The United Food and Commercial Workers Union is urging local health officials to step up and better protect migrant workers in Windsor-Essex.
The union's national representative Santiago Escobar says workers are reporting cramped living quarters, a lack of physical distancing and personal protective equipment and negligent employers failing to protect them from COVID-19.
Escobar says changes to the current system are well overdue.
"The time is now to implement meaningful changes in order to maintain productivity and help secure Canada's food supply. We strongly believe that every worker deserves to be treated with dignity and respect no matter where they come from."
Complaints continue to pile up from Windsor-Essex workers, according to Escobar.
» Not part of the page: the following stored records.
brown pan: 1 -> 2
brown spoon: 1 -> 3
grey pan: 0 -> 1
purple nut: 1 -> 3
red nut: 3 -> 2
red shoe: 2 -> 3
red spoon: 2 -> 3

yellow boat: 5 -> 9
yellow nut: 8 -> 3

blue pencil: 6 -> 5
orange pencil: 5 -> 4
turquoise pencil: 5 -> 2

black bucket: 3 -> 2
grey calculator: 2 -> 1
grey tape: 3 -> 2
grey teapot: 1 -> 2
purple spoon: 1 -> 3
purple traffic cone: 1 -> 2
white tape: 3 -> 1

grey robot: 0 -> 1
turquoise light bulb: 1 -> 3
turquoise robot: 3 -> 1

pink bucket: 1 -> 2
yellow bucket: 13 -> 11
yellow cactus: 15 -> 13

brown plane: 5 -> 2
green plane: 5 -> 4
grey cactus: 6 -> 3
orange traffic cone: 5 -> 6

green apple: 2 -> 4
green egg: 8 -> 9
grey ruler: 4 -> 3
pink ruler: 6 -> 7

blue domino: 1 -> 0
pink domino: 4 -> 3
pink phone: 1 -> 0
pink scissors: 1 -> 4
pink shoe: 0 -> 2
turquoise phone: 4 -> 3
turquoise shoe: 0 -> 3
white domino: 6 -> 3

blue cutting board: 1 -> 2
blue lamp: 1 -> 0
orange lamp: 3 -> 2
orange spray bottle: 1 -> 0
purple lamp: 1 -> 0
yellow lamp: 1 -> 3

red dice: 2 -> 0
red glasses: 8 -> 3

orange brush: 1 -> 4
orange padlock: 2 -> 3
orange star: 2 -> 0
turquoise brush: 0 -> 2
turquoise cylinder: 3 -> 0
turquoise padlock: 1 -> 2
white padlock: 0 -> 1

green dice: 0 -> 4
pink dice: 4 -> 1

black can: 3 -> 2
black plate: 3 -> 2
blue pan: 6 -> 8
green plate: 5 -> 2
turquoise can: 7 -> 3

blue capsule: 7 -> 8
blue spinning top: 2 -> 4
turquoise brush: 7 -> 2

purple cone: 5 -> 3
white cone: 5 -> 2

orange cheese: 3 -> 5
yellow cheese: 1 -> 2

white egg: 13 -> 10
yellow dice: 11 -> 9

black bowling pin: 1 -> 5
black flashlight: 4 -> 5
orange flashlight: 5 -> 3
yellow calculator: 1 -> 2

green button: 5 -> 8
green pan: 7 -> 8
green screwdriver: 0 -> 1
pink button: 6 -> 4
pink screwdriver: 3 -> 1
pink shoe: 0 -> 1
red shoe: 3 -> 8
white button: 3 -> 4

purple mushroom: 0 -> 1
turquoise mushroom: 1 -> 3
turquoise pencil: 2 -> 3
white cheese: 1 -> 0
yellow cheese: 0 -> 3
"We receive 25 to 30 calls every day. Most of these calls are from Windsor-Essex County. It's time to implement meaningful protections for agricultural workers in general and especially migrant farm workers."
He says more collaboration between government, employers, and unions is needed to tackle the issue.
"We are asking the health unit, the federal government, the provincial government and basically all the stakeholders to work together and to coordinate our actions and efforts toward protecting the wellbeing of agricultural, both local and migrant workers."
In response, the union has proposed a long list of changes including closing all farms and greenhouses with outbreaks, isolating COVID-19 positive workers in hotel rooms where they can be monitored by health care professionals and providing paid sick leave for those who can't work.
Locally, hundreds of migrant workers have contracted COVID-19 while two have passed away due to complications with the virus.
— with files from AM800's Rob Hindi.